Foi uma semana intensa, mas que, em medidos intervalos me permitiu visitar
amigos muito queridos. Sim, nas intermitências fugia dos compromissos e assim
pude conviver com outras tribos, pessoas com as quais troco experiências
acadêmicas e de afetos desde 2009. Num desses dias, exatamente no dia 11, numa
brecha cavada na agenda, fui vê-los para jantar. O arranjo do local foi feito
por eles, que escolheram magnifica tratoria italiana, no simpático bairro de
Macarena. A alegria da conversa se fez progressiva enquanto multiplicávamos
assuntos, acertando temas desdobrados desde nosso derradeiro encontro, há pouco
mais de um ano. E não faltavam temas: o acordo de paz, os efeitos do Prêmio
Nobel entregue ao Presidente Santos, as consequências da entrega de armas das
FARC, a visita do Papa. E tudo regado a comparações com a situação do Brasil.

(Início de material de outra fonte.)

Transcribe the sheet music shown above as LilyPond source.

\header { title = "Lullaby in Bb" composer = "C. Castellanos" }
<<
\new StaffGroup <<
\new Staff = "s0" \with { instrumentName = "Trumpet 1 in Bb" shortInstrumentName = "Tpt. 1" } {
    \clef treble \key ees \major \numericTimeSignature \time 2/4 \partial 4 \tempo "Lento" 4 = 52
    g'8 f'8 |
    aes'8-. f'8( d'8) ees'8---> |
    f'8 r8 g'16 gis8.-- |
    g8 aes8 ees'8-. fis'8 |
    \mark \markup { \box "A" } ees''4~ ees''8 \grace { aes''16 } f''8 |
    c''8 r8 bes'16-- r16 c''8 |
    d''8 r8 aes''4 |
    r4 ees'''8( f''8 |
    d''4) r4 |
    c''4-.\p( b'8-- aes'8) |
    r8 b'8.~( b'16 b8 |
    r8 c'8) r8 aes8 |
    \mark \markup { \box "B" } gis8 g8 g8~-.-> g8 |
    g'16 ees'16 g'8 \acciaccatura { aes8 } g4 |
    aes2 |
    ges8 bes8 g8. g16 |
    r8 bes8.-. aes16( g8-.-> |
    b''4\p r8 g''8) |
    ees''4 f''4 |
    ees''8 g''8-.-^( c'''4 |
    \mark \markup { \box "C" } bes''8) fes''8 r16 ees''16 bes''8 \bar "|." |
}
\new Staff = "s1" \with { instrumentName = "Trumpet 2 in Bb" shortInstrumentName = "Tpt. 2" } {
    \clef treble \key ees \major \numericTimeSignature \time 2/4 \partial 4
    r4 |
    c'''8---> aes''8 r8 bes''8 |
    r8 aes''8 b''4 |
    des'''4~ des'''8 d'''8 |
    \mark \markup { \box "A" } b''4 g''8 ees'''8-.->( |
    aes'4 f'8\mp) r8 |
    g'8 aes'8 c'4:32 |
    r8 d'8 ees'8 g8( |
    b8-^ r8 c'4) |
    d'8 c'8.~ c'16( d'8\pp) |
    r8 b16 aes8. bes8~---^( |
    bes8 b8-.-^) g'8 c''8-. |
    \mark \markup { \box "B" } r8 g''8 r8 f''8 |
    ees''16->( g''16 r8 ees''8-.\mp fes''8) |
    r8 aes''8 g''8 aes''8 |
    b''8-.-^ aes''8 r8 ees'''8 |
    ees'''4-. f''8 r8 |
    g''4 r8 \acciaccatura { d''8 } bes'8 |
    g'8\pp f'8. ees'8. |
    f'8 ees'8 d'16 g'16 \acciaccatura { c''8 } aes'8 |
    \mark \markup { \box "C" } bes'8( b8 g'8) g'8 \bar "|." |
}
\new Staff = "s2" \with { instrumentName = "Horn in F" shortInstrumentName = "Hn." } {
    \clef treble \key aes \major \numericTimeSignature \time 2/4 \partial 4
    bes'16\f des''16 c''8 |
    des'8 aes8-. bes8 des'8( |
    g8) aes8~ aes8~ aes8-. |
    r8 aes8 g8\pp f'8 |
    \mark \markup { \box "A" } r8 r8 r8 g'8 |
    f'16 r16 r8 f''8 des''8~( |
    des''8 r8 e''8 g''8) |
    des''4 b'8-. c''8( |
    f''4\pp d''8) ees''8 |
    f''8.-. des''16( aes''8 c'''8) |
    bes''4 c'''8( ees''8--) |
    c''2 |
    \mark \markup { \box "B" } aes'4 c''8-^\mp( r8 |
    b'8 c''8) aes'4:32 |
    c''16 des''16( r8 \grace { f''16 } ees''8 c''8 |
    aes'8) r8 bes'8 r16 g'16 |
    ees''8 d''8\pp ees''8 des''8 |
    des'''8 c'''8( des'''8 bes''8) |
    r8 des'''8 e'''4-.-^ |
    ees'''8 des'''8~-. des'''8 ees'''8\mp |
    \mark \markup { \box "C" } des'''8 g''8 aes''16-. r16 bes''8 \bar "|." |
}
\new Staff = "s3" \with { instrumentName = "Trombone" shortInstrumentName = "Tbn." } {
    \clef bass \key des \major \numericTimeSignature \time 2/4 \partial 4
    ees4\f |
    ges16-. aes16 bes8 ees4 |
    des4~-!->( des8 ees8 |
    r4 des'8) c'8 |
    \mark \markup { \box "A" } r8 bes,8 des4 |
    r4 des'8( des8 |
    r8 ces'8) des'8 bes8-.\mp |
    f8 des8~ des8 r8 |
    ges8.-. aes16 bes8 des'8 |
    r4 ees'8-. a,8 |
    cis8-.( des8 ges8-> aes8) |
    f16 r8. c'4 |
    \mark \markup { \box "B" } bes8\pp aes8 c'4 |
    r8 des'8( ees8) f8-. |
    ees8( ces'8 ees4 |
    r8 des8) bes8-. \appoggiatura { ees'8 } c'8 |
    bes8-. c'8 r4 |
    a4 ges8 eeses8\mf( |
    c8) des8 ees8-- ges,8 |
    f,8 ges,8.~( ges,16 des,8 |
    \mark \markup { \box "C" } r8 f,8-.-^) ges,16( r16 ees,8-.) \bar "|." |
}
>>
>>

Em uma espécie de disputa, medíamos desgraças, pois apesar das aparentes
conquistas colombianas, a corrupção tinha se instalado de maneira mais
definitiva do que se pensa. E estávamos competindo nessa seara, cada parte
tentando mostrar que nossos políticos eram os piores. A contenda seguia célere
quando, de repente, sem que houvesse qualquer suspeita, o motorista que havia
nos conduzido desde o meu hotel, adentrou e, ante a surpresa de todos,
perguntou se alguém havia deixado cair um celular. Imediatamente, consultamos
nossos bolsos e era exatamente o meu. Empalideci, pois o meu aparelho tinha
pouco mais de dois meses e, novamente, eu o teria perdido. Alejandro, marido de
minha companheira de trabalho, Alba, e eu levantamo-nos, fomos em direção do
carro que estava à porta e ouvimos de uma gentil senhora, passageira que se
sentou no espaço que ocupei, reconheceu-me pela foto no visor do aparelho e
devolveu meu objeto. Feita a gentileza, voltamos ao salão, pusemo-nos a medir a
grandiosidade da distância entre governos que roubam e pessoas da sociedade
civil que desmentem a perenidade cultural de situações que implicam veto em ficar
com o alheio. Reinou certa perplexidade, mas daquelas com final feliz. Abraços
de despedida, promessas de novos encontros e restava a lição da honestidade
popular.
Os dias passaram rápidos, e
entretido em tantas atividades, apenas tive o sábado para lazer. O primeiro de meus
intentos era voltar ao Museu Botero, um dos meus centros favoritos no mundo. Essa
nova empreitada começou com a chamada de um táxi. Marquei o número do chapa que
terminava numa combinação fácil de dia e mês de meu aniversário. Perdido na
magnífica coleção, tão entretido estava que não notei que antes, ao pagar o
motorista, havia deixado cair meus pesos colombianos, algo em torno de 200
dólares, dinheiro reservado para a compra de pequenas lembranças para
familiares e amigos. Apenas dei conta quando fui efetuar o pagamento de
suvenires adquiridos ali mesmo, na loja do Museu. Outra vez me acometia aquela
sensação desagradável de frustrações. Em outro táxi, experimentei mais uma vez
a amabilidade do motorista que entendeu a situação e se dispôs a me levar de
volta ao hotel, e resolver novo câmbio de moeda para efetuar a paga da corrida.
Resolvido o caso, com ajuda do pessoal do hotel, chamei o táxi anterior e...
e... em alguns minutos estava o motorista que havia recebido de outro
passageiro minha carteira com o dinheiro, cartão de crédito e um documento de
identidade. Alegre, surpreso, superei a recriminação pessoal, comum nesses
casos, pela consideração da honestidade popular. Voltei, fiz minhas comprinhas,
passeei mais um pouco e já no aeroporto me coloquei assinalando os feitos das
experiências. Poderia dizer que o ganho foi grande. Aprendi que tanto vale
pesar a corrupção sistêmica, da política, como também ver o avesso disso tudo.
Presidem na sociedade seres honestos e capazes de gestos grandiosos. Vou tomar
mais cuidados com objetos e dinheiro em próxima viagem, mas não quero perder a
esperança de crença nas pessoas comuns.